═══ Extracted information

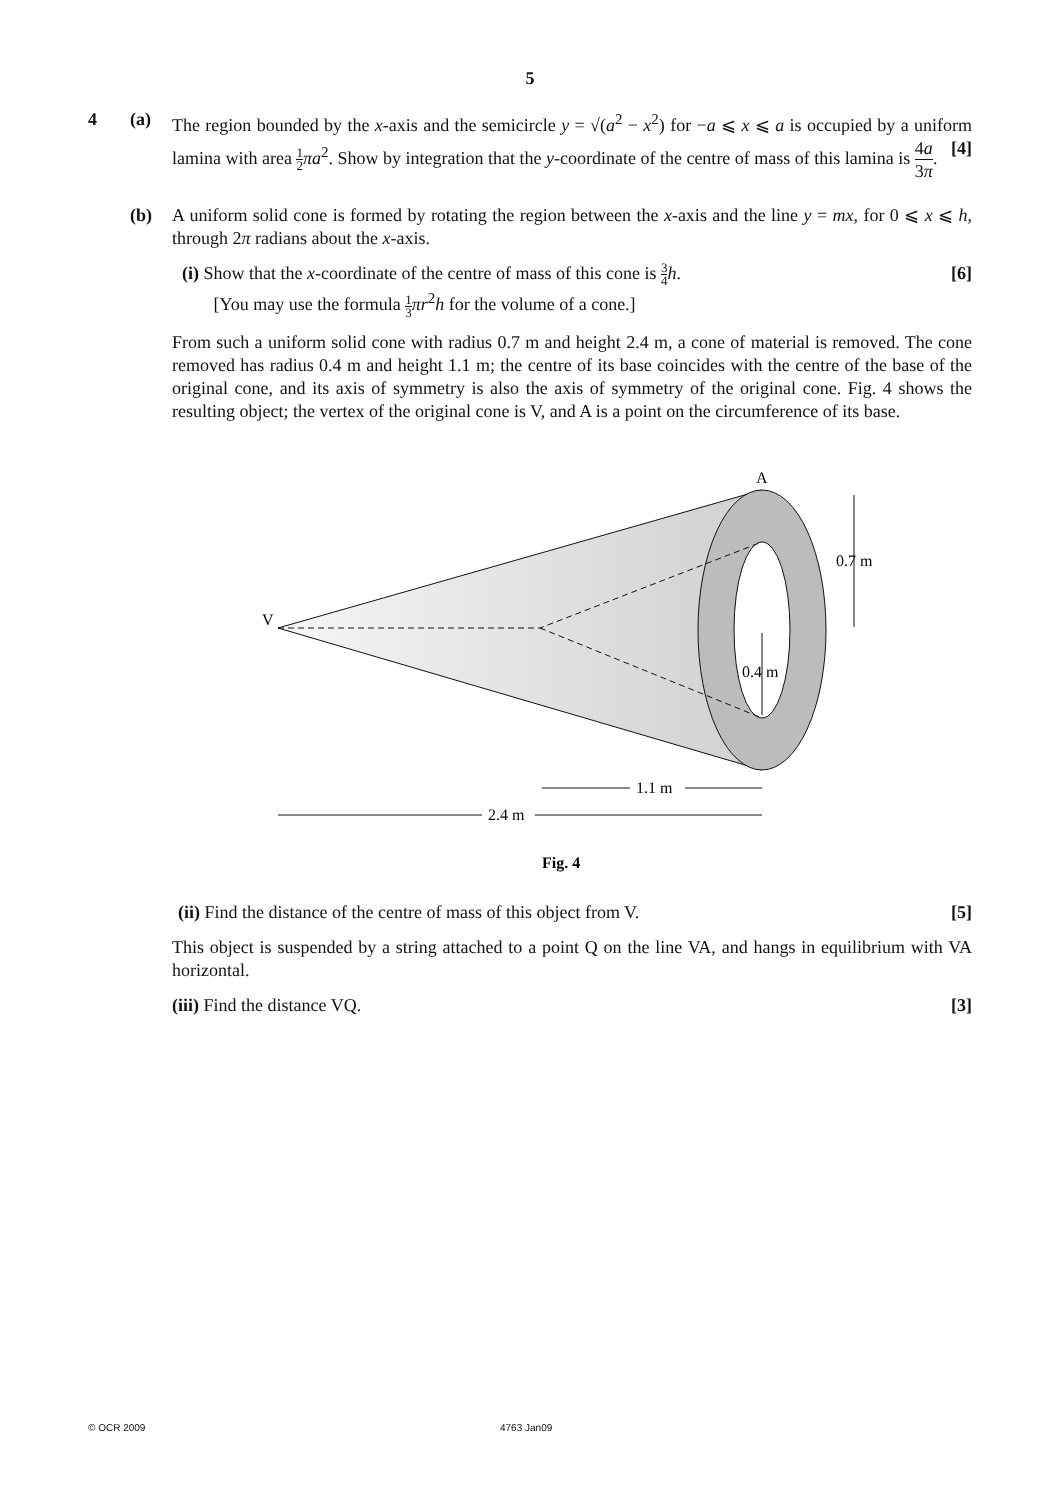5
4 (a) The region bounded by the x-axis and the semicircle y = √(a<sup>2</sup> − x<sup>2</sup>) for −a ⩽ x ⩽ a is occupied by a uniform lamina with area 1 2 πa<sup>2</sup>. Show by integration that the y-coordinate of the centre of mass of this lamina is 4a 3π. [4]
(b) A uniform solid cone is formed by rotating the region between the x-axis and the line y = mx, for 0 ⩽ x ⩽ h, through 2π radians about the x-axis.
(i) Show that the x-coordinate of the centre of mass of this cone is 3 4 h. [6]
[You may use the formula 1 3 πr<sup>2</sup>h for the volume of a cone.]
From such a uniform solid cone with radius 0.7 m and height 2.4 m, a cone of material is removed. The cone removed has radius 0.4 m and height 1.1 m; the centre of its base coincides with the centre of the base of the original cone, and its axis of symmetry is also the axis of symmetry of the original cone. Fig. 4 shows the resulting object; the vertex of the original cone is V, and A is a point on the circumference of its base.
A
V
0.7 m
0.4 m
1.1 m
2.4 m
Fig. 4
(ii) Find the distance of the centre of mass of this object from V. [5]
This object is suspended by a string attached to a point Q on the line VA, and hangs in equilibrium with VA horizontal.
(iii) Find the distance VQ. [3]
© OCR 2009 4763 Jan09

══════

- [To do] The answer must consist of each line from the entries that contains the string "centre".

- [Answer box]
4 (a) The region bounded by the x-axis and the semicircle y = √(a<sup>2</sup> − x<sup>2</sup>) for −a ⩽ x ⩽ a is occupied by a uniform lamina with area 1 2 πa<sup>2</sup>. Show by integration that the y-coordinate of the centre of mass of this lamina is 4a 3π. [4]
(i) Show that the x-coordinate of the centre of mass of this cone is 3 4 h. [6]
From such a uniform solid cone with radius 0.7 m and height 2.4 m, a cone of material is removed. The cone removed has radius 0.4 m and height 1.1 m; the centre of its base coincides with the centre of the base of the original cone, and its axis of symmetry is also the axis of symmetry of the original cone. Fig. 4 shows the resulting object; the vertex of the original cone is V, and A is a point on the circumference of its base.
(ii) Find the distance of the centre of mass of this object from V. [5]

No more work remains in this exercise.